- **WHAT YOU WILL DO**:
Report every line of the data where the string "Hitler" appears.

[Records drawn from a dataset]
────────
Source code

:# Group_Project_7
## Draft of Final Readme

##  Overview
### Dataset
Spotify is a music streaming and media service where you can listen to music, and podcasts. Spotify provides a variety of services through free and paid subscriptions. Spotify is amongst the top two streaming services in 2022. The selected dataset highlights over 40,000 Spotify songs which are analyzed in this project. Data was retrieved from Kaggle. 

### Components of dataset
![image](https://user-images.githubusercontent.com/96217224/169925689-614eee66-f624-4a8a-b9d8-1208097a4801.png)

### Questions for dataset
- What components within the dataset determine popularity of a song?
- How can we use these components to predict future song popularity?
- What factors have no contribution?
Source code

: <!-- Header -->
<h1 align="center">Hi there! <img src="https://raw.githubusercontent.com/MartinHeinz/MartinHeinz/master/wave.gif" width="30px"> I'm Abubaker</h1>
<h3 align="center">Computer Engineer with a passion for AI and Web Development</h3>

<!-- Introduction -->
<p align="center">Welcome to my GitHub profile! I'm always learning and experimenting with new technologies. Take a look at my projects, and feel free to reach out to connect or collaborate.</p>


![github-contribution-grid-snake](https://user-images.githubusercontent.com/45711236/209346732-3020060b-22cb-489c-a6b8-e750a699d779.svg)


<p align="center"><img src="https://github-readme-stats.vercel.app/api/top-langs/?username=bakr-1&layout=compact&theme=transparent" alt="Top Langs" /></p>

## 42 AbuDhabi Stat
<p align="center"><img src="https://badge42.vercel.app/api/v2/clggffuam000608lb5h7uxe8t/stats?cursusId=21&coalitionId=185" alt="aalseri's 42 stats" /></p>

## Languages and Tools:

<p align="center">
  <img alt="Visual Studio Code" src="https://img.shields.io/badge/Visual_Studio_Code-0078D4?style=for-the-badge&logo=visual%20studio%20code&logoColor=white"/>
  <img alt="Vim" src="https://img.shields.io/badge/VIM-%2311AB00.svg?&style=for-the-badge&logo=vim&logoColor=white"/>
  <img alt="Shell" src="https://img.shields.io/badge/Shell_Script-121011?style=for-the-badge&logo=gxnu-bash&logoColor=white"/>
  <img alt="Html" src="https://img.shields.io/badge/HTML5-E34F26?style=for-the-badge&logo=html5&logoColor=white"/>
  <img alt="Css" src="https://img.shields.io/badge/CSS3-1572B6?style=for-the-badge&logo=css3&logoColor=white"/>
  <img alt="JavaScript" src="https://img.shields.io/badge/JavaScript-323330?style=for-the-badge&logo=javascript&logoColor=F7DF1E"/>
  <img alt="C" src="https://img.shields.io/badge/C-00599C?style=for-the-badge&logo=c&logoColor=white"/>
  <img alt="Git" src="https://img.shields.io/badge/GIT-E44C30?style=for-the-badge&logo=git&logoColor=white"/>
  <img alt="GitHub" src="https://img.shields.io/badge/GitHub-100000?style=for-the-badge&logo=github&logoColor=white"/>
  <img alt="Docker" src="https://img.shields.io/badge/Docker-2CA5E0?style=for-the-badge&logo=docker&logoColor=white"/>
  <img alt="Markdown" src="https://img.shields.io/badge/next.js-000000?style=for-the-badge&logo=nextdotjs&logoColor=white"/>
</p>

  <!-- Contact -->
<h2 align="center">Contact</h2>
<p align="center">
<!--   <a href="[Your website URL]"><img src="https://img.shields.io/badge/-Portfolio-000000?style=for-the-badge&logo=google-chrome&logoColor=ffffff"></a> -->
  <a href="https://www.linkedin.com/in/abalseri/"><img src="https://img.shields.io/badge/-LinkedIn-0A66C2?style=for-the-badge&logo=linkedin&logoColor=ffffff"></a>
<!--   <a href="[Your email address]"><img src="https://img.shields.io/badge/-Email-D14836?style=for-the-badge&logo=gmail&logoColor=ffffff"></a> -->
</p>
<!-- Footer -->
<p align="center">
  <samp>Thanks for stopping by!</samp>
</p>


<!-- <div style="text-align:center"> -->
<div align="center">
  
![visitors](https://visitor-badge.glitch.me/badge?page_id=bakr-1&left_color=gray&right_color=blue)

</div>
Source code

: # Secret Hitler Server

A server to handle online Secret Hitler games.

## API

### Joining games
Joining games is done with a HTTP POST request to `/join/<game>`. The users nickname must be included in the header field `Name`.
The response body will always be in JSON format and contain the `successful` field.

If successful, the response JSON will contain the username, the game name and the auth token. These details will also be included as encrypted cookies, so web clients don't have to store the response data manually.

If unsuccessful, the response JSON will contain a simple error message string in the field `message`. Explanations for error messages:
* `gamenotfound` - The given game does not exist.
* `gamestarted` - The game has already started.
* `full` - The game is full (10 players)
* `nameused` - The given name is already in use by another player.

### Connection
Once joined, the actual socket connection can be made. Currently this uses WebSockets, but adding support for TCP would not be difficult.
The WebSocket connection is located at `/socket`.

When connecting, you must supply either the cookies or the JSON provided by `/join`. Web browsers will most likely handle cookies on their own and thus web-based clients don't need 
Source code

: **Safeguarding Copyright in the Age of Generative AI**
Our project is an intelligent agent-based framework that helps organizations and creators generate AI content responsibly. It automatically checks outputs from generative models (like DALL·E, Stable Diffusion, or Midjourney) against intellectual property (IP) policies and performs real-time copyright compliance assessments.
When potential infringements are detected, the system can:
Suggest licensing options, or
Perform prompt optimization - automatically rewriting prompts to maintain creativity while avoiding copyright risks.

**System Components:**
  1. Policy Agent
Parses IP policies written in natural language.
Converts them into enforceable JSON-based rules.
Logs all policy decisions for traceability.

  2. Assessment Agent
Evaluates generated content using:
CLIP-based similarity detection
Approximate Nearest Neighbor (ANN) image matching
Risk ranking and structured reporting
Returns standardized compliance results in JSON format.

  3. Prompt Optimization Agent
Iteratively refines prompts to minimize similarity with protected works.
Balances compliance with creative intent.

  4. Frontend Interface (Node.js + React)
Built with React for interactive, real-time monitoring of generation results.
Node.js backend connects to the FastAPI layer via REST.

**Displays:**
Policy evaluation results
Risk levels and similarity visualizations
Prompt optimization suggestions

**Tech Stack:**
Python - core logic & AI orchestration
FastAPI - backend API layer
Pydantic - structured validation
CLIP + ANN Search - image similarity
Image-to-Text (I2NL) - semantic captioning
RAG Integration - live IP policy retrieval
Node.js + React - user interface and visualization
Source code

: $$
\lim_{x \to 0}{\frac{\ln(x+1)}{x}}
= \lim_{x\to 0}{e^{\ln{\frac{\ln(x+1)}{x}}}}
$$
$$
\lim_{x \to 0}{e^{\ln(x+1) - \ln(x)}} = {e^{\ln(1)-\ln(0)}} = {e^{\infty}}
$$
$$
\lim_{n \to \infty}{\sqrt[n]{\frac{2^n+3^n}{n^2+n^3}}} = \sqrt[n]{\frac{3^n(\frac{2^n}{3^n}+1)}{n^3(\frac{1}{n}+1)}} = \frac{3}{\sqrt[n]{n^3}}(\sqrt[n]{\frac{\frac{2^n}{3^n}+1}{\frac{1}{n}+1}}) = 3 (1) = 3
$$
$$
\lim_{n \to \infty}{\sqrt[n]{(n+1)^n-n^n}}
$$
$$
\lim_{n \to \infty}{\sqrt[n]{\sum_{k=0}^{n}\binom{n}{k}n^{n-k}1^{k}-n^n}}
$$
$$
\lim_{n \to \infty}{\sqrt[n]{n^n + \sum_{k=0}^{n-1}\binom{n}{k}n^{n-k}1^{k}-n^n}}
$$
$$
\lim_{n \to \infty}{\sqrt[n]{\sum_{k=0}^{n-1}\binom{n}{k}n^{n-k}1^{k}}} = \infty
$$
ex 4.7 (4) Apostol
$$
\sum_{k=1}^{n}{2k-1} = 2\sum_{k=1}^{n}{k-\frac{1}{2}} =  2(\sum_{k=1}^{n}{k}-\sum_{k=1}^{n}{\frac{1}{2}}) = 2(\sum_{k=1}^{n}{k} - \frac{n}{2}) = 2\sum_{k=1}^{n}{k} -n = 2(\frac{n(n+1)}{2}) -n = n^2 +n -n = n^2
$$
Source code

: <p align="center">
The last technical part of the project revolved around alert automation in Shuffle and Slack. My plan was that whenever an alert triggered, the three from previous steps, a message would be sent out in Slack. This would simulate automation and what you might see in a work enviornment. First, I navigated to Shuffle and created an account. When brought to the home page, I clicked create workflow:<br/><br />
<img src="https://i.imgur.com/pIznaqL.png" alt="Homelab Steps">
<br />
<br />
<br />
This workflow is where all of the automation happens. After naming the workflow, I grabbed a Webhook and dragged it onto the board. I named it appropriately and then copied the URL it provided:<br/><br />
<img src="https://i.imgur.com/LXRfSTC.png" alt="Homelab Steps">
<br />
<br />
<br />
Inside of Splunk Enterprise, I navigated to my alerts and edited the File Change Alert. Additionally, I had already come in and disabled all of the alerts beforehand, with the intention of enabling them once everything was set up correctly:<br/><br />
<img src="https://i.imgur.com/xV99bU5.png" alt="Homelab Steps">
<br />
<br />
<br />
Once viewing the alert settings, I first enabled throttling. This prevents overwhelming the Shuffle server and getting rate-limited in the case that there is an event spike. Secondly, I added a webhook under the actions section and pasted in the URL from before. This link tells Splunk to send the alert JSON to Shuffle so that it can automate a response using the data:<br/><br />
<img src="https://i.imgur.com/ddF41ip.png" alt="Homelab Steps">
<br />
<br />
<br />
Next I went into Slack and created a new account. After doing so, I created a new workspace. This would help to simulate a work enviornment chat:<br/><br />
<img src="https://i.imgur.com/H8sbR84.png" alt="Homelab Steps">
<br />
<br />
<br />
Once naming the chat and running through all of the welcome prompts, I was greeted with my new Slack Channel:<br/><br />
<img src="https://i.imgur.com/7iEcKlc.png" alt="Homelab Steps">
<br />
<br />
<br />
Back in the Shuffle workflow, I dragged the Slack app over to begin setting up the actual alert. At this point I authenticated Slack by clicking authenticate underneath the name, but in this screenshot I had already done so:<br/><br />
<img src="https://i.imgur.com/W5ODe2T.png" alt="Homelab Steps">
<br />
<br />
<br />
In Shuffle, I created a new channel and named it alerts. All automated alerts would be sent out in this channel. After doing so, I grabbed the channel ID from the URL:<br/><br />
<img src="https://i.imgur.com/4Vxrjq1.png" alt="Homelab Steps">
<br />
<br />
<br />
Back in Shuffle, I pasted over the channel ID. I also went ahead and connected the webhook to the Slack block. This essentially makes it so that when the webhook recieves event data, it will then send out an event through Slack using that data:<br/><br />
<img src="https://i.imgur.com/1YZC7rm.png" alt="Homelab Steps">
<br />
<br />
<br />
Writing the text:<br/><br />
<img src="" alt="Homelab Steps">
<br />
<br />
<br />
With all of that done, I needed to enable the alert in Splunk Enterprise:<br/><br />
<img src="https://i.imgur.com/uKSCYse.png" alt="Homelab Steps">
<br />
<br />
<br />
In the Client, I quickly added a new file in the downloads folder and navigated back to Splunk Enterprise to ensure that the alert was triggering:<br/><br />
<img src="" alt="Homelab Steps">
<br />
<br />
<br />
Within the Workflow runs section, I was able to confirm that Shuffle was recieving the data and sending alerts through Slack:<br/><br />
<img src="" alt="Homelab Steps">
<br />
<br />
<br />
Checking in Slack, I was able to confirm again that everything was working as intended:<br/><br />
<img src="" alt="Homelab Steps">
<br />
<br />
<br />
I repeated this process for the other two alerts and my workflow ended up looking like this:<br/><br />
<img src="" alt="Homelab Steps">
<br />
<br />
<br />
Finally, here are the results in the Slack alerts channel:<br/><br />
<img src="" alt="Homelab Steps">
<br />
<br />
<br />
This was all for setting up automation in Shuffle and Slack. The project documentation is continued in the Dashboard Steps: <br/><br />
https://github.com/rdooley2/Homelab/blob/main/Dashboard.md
────────
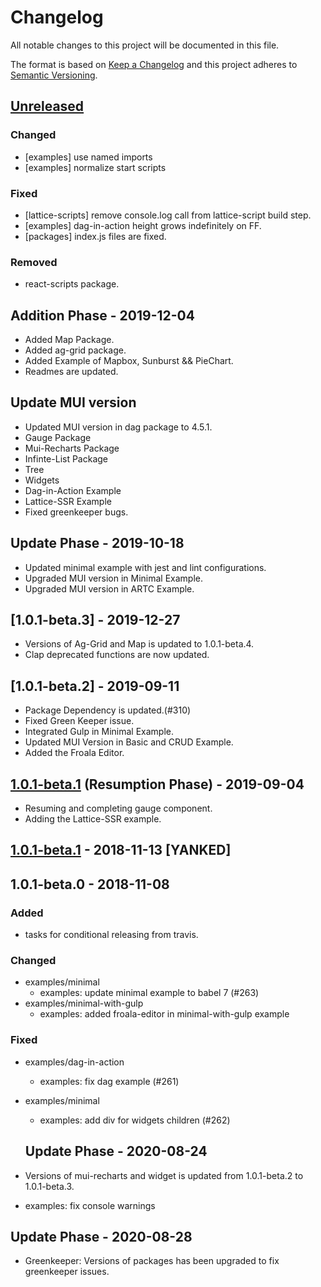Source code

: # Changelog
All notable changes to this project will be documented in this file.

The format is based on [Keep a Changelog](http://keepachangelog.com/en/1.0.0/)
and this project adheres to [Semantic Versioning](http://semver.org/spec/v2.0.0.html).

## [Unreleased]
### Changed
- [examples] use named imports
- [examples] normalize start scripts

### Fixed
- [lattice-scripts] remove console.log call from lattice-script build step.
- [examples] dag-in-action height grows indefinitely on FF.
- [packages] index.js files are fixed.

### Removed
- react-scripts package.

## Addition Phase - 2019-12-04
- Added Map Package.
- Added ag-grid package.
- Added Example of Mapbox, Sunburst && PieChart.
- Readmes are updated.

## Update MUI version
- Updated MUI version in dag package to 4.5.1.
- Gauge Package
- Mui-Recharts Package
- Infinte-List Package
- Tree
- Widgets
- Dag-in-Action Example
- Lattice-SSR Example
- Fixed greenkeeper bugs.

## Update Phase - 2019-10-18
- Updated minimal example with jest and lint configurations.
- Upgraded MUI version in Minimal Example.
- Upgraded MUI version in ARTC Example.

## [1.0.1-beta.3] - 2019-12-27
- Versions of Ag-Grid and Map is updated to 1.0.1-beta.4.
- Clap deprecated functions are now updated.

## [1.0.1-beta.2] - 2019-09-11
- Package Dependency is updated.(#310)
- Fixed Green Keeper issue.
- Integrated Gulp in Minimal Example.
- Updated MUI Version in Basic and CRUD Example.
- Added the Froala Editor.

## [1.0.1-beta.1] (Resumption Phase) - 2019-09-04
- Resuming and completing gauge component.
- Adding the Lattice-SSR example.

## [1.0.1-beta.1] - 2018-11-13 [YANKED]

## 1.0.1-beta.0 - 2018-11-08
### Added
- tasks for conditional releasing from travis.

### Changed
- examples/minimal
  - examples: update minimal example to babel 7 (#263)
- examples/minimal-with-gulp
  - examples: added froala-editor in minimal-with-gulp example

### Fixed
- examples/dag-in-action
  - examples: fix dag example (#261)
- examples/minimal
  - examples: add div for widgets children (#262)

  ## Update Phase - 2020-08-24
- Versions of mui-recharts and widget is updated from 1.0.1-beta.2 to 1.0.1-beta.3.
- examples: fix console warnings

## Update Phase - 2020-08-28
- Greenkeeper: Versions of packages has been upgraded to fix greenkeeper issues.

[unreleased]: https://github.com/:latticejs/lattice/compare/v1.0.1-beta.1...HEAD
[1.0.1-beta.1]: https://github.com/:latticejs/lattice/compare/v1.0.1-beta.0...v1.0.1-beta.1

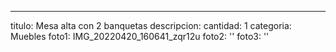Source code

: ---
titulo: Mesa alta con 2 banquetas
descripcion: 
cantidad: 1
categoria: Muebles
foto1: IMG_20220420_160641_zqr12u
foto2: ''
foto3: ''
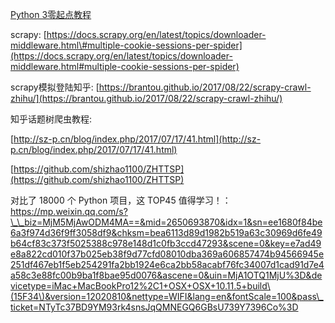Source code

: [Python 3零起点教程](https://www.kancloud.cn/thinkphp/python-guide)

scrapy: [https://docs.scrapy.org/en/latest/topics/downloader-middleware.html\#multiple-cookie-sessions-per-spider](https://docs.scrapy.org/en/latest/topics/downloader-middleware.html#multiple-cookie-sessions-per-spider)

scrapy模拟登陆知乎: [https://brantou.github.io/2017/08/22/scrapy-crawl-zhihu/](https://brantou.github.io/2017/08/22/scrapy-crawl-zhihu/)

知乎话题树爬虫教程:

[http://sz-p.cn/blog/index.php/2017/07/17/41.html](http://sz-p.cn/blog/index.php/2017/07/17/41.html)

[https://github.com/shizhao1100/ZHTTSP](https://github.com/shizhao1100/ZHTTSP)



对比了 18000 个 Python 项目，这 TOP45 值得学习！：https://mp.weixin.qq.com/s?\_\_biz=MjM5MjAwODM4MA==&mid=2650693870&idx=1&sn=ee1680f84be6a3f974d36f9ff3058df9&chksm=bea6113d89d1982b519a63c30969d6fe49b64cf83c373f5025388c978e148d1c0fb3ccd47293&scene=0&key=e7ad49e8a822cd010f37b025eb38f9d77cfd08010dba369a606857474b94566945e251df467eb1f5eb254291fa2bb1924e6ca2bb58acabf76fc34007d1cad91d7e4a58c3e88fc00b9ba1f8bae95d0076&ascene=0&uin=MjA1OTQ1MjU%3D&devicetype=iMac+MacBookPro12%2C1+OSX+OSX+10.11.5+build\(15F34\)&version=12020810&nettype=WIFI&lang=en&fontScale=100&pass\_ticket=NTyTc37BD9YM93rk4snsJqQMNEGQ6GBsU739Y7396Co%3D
────────
- **REPLY**:
: # Secret Hitler Server
A server to handle online Secret Hitler games.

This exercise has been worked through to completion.